Keep the lines exact and the pictures out as you repeat the following listing.

*** Opening INPUT ***

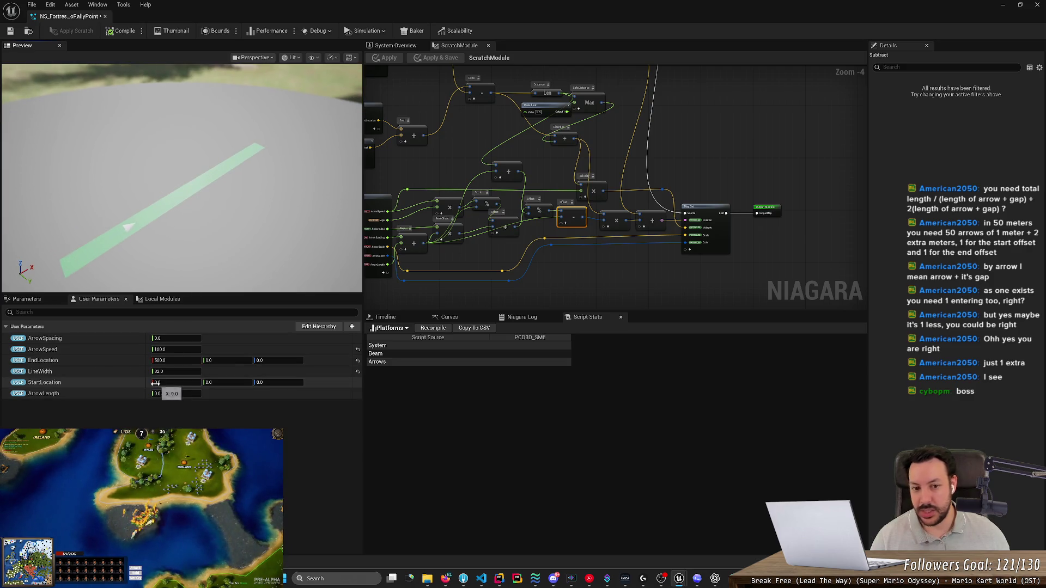
mouse_move(163, 393)
left_mouse_down()
mouse_move(196, 393)
mouse_move(170, 392)
left_mouse_up()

*** Closing INPUT ***

SOLUTION TO THIS EXERCISE
mouse_move(163, 393)
left_mouse_down()
mouse_move(196, 393)
mouse_move(170, 392)
left_mouse_up()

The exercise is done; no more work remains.